Más claro imposible: consciente de que no dejaba a nadie tras suyo tan delirante, tan arrebatador y tan histriónico, capaz de mantener el circo en funcionamiento y satisfacer la insaciable voracidad del monstruo de su marginalidad, y que ni ese partido ni esas logias militares servían para nada, se fue a morir a La Habana entregándose a la tiranía con el encargo de asumir el control de su parca, pobre y derrengada herencia. Debe haber estado perfectamente consciente de que ni su pobre y leal asistente ni quien fuera su más perruno guardaespaldas tienen las dotes de un jefe de Estado para encarar la crisis que, seguramente, sabía estaba a punto de romper los cauces y deslavar lo que se resta de sus pobres instalaciones.

A la manera de su muy peculiar estatura, debe haberse sabido rodeado de pigmeos, como Gulliver en Liliput. Y acorralado en sus desvaríos, no habrá encontrado más nadie capaz de hacerle el peso y cargar el fardo que sus bien amados comandantes Fidel, Raúl, Ramiro y sus secuaces. Decidido a que, muerto, su “obra” aguante hasta que se hunda junto a lo que en su inconsciencia consideró la isla de su felicidad.

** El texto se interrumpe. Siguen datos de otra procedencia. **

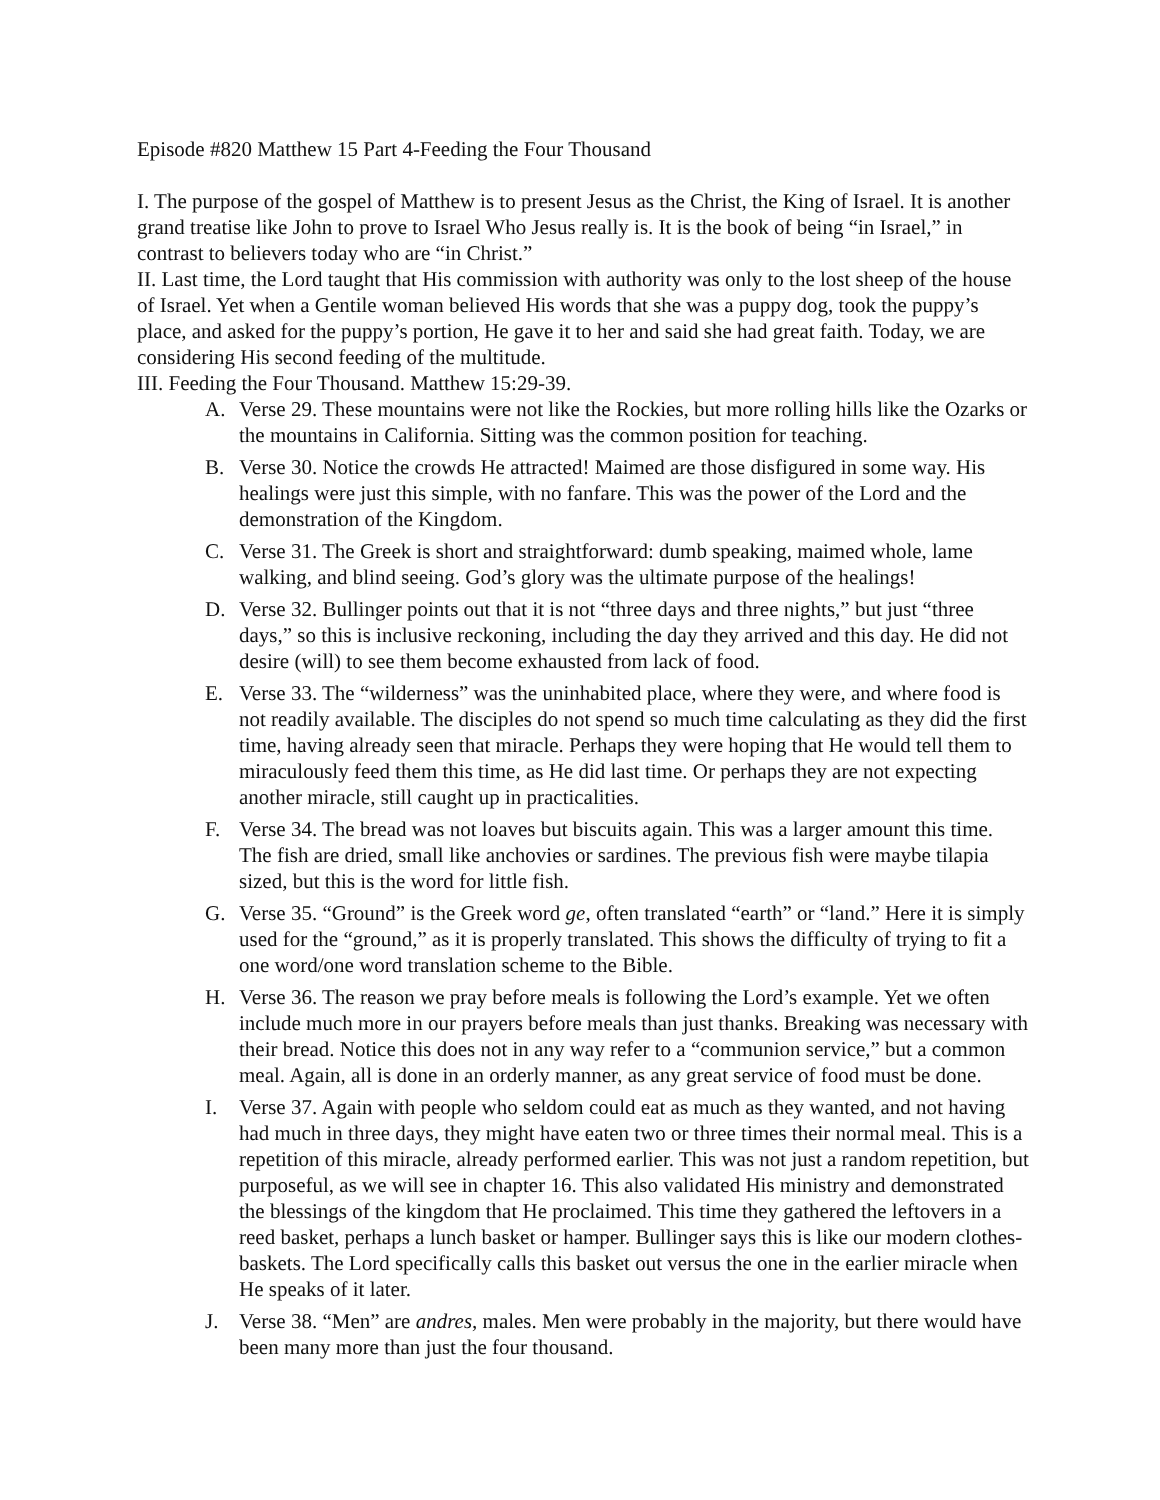Episode #820 Matthew 15 Part 4-Feeding the Four Thousand
I. The purpose of the gospel of Matthew is to present Jesus as the Christ, the King of Israel. It is another grand treatise like John to prove to Israel Who Jesus really is. It is the book of being “in Israel,” in contrast to believers today who are “in Christ.”
II. Last time, the Lord taught that His commission with authority was only to the lost sheep of the house of Israel. Yet when a Gentile woman believed His words that she was a puppy dog, took the puppy’s place, and asked for the puppy’s portion, He gave it to her and said she had great faith. Today, we are considering His second feeding of the multitude.
III. Feeding the Four Thousand. Matthew 15:29-39.
A. Verse 29. These mountains were not like the Rockies, but more rolling hills like the Ozarks or the mountains in California. Sitting was the common position for teaching.
B. Verse 30. Notice the crowds He attracted! Maimed are those disfigured in some way. His healings were just this simple, with no fanfare. This was the power of the Lord and the demonstration of the Kingdom.
C. Verse 31. The Greek is short and straightforward: dumb speaking, maimed whole, lame walking, and blind seeing. God’s glory was the ultimate purpose of the healings!
D. Verse 32. Bullinger points out that it is not “three days and three nights,” but just “three days,” so this is inclusive reckoning, including the day they arrived and this day. He did not desire (will) to see them become exhausted from lack of food.
E. Verse 33. The “wilderness” was the uninhabited place, where they were, and where food is not readily available. The disciples do not spend so much time calculating as they did the first time, having already seen that miracle. Perhaps they were hoping that He would tell them to miraculously feed them this time, as He did last time. Or perhaps they are not expecting another miracle, still caught up in practicalities.
F. Verse 34. The bread was not loaves but biscuits again. This was a larger amount this time. The fish are dried, small like anchovies or sardines. The previous fish were maybe tilapia sized, but this is the word for little fish.
G. Verse 35. “Ground” is the Greek word ge, often translated “earth” or “land.” Here it is simply used for the “ground,” as it is properly translated. This shows the difficulty of trying to fit a one word/one word translation scheme to the Bible.
H. Verse 36. The reason we pray before meals is following the Lord’s example. Yet we often include much more in our prayers before meals than just thanks. Breaking was necessary with their bread. Notice this does not in any way refer to a “communion service,” but a common meal. Again, all is done in an orderly manner, as any great service of food must be done.
I. Verse 37. Again with people who seldom could eat as much as they wanted, and not having had much in three days, they might have eaten two or three times their normal meal. This is a repetition of this miracle, already performed earlier. This was not just a random repetition, but purposeful, as we will see in chapter 16. This also validated His ministry and demonstrated the blessings of the kingdom that He proclaimed. This time they gathered the leftovers in a reed basket, perhaps a lunch basket or hamper. Bullinger says this is like our modern clothes-baskets. The Lord specifically calls this basket out versus the one in the earlier miracle when He speaks of it later.
J. Verse 38. “Men” are andres, males. Men were probably in the majority, but there would have been many more than just the four thousand.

Matones, tahures y pistoleros, pero todos infinitamente superiores a Maduro, a Cabello, a Cilia Flores y pare Ud. de contar, antes de soltar el llanto.

Es el problema que nos deja a nosotros, tampoco muy dotados de estadistas que digamos. Que los países, así nos pese en los huesos, tienen las dirigencias que se merecen. La Venezuela de Rómulo, que supo enfrentar estos estropicios, yace enterrada bajo varias capas de mediocridad. De modo que la decisión in extremis de Chávez nos pesará el tiempo necesario para que brote, Dios sepa de dónde, una Venezuela hambrienta de soberanía, de justicia y de decencia. ¿Cuánto tardará? Depende de los que, aún en silencio y apartados del mundanal ruido de la política doméstica y aldeana, o titubeantes antes de cruzar el puente hacia la desnuda verdad, den un paso al frente y desenvainen sus espadas.

Dios quiera que no tarden. Los países también se extinguen.